The 117-page volume, titled “Entre Nous” (Between Us), is a blend of diary, confession, political manifesto and argument for the defense. Some commentators have scoffed at such a political striptease, but it’s in keeping with recent acts by other French leaders. Former President Francois Mitterrand, who died in January 1996, kept a journalist at his side during the final years of his life, and the literary result of those encounters has just hit French bookshops.

Juppe’s favorable ratings in the polls began dropping a year ago and sagged to 26% this month. Government officials confirm that members of Chirac’s entourage are arguing in favor of ditching Juppe, but the president last month expressed confidence in his prime minister.

In his book, Juppe confidently predicts that his government will remain in office until the next parliamentary elections, in March 1988.

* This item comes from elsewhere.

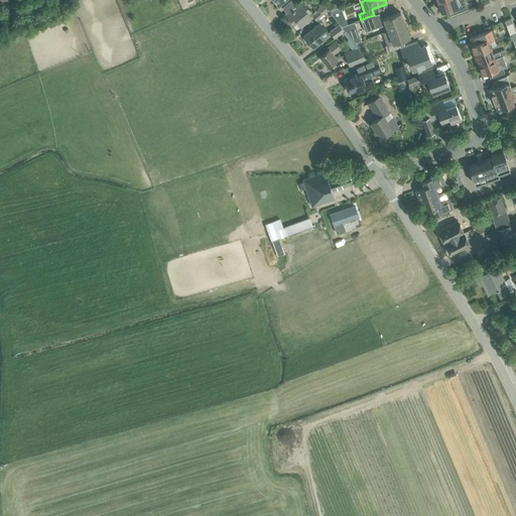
[(464,0),(443,0),(437,2),(441,12),(447,10),(449,16),(468,9),(464,0)]
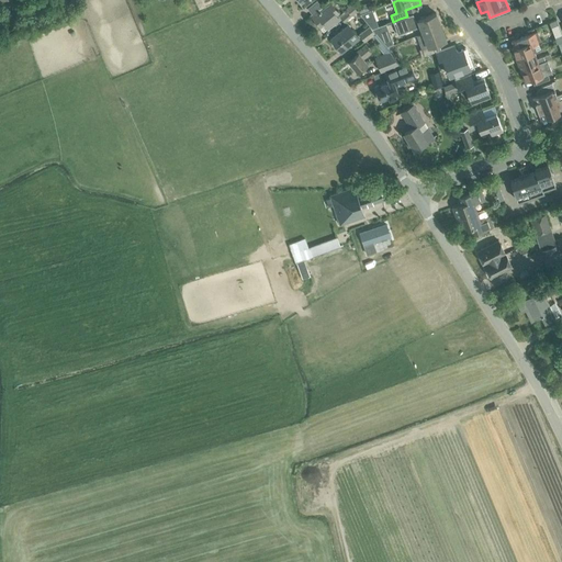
[(347,11),(340,17),(345,23),(351,17),(352,18),(359,12),(352,2),(345,9),(347,11)]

“I love power,” Juppe admits in the book. “Not its pomp and circumstance--the effective power to solve a problem.” He allows that he is “impulsive, a bit imperialist, too demanding” but notes that even a graduate of France’s elite Ecole Nationale d’Administration like himself is a human being.

And the stereotype of him as a technocrat without feeling is just not true, Juppe has protested. As a youngster in southwestern France, he wanted to be a doctor but changed his mind after visiting a hospital. He couldn’t stand the smell of alcohol and blood, or the sight of surgical instruments.